Is there a pythonic way to select N consecutive elements from a list or numpy array.

So Suppose:

Choice = [1,2,3,4,5,6] 

I would like to create a new list of length N by randomly selecting element X in Choice along with the N-1 consecutive elements following choice.

So if:

X = 4 
N = 4

The resulting list would be:

Selection = [5,6,1,2] 

I think something similar to the following would work.

S = [] 
for i in range(X,X+N):
    S.append(Selection[i%6])    

But I was wondering if there is a python or numpy function that can select the elements at once that was more efficient.

Answer 1

Use itertools, specifically islice and cycle.

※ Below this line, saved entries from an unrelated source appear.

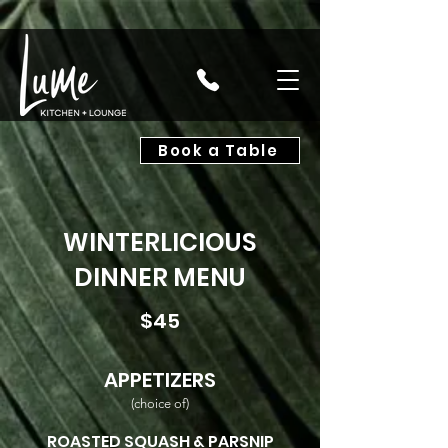
Book a Table
WINTERLICIOUS
DINNER MENU
$45
APPETIZERS
(choice of)
ROASTED SQUASH
& PARSNIP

start = random.randint(0, len(Choice) - 1)
list(islice(cycle(Choice), start, start + n))

cycle(Choice) is an infinite sequence that repeats your original list, so that the slice start:start + n will wrap if necessary.

Answer 2

You could use a list comprehension, using modulo operations on the index to keep it in range of the list:

Choice = [1,2,3,4,5,6] 
X = 4 
N = 4
L = len(Choice)
Selection = [Choice[i % L] for i in range(X, X+N)]
print(Selection)

Output

[5, 6, 1, 2]

Note that if N is less than or equal to len(Choice), you can greatly simplify the code:

Choice = [1,2,3,4,5,6] 
X = 4 
N = 4
L = len(Choice)
Selection = Choice[X:X+N] if X+N <= L else Choice[X:] + Choice[:X+N-L]
print(Selection)

Answer 3

Since you are asking for the most efficient way I created a little benchmark to test the solutions proposed in this thread.

I rewrote your current solution as:

def op(choice, x):
    n = len(choice)
    selection = []
    for i in range(x, x + n):
        selection.append(choice[i % n])
    return selection

Where choice is the input list and x is the random index.

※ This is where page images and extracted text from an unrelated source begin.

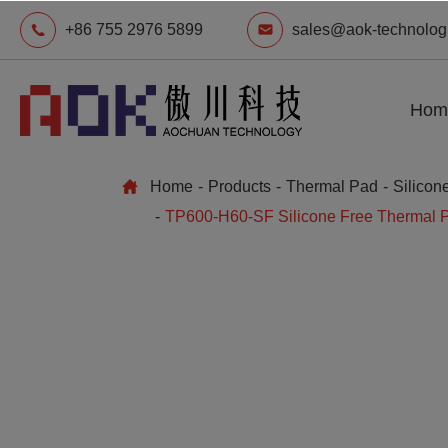
+86 755 2976 5899
sales@aok-technolog
Hom
Home
Products
Thermal Pad
Silicon
TP600-H60-SF Silicone Free Thermal 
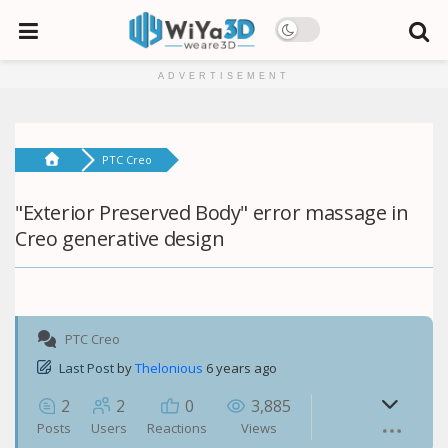
ADVERTISEMENT
PTC Creo
"Exterior Preserved Body" error massage in
Creo generative design
PTC Creo
Last Post
by
Thelonious
6 years ago
2
2
0
3,885
Posts
Users
Reactions
Views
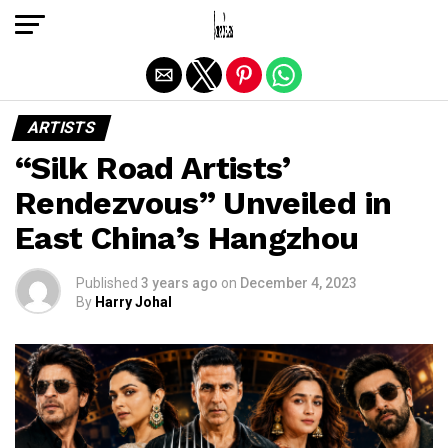
Exit mobile version
ARTISTS
“Silk Road Artists’
Rendezvous” Unveiled in
East China’s Hangzhou
Published
3 years ago
on
December 4, 2023
By
Harry Johal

These are the results if choice contains 1_000_000 random numbers:

chepner: 0.10840400000000017 s
nick: 0.2066781999999998 s
op: 0.25887470000000024 s
fountainhead: 0.3679908000000003 s

Full code

import random
from itertools import cycle, islice
from time import perf_counter as pc
import numpy as np


def op(choice, x):
    n = len(choice)
    selection = []
    for i in range(x, x + n):
        selection.append(choice[i % n])
    return selection


def nick(choice, x):
    n = len(choice)
    return [choice[i % n] for i in range(x, x + n)]


def fountainhead(choice, x):
    n = len(choice)
    return np.take(choice, range(x, x + n), mode='wrap')


def chepner(choice, x):
    n = len(choice)
    return list(islice(cycle(choice), x, x + n))


results = []
n = 1_000_000
choice = random.sample(range(n), n)
x = random.randint(0, n - 1)

# Correctness
assert op(choice, x) == nick(choice,x) == chepner(choice,x) == list(fountainhead(choice,x))

# Benchmark
for f in op, nick, chepner, fountainhead:
    t0 = pc()
    f(choice, x)
    t1 = pc()
    results.append((t1 - t0, f))

for t, f in sorted(results):
    print(f'{f.__name__}: {t} s')

Answer 4

If using a numpy array as the source, we could of course use numpy "fancy indexing".

So, if ChoiceArray is the numpy array equivalent of the list Choice, and if L is len(Choice) or len(ChoiceArray):

Selection = ChoiceArray [np.arange(X, N+X) % L]

Answer 5

Here's a numpy approach:

import numpy as np

Selection = np.take(Choice, range(X,N+X), mode='wrap')

Works even if Choice is a Python list rather than a numpy array.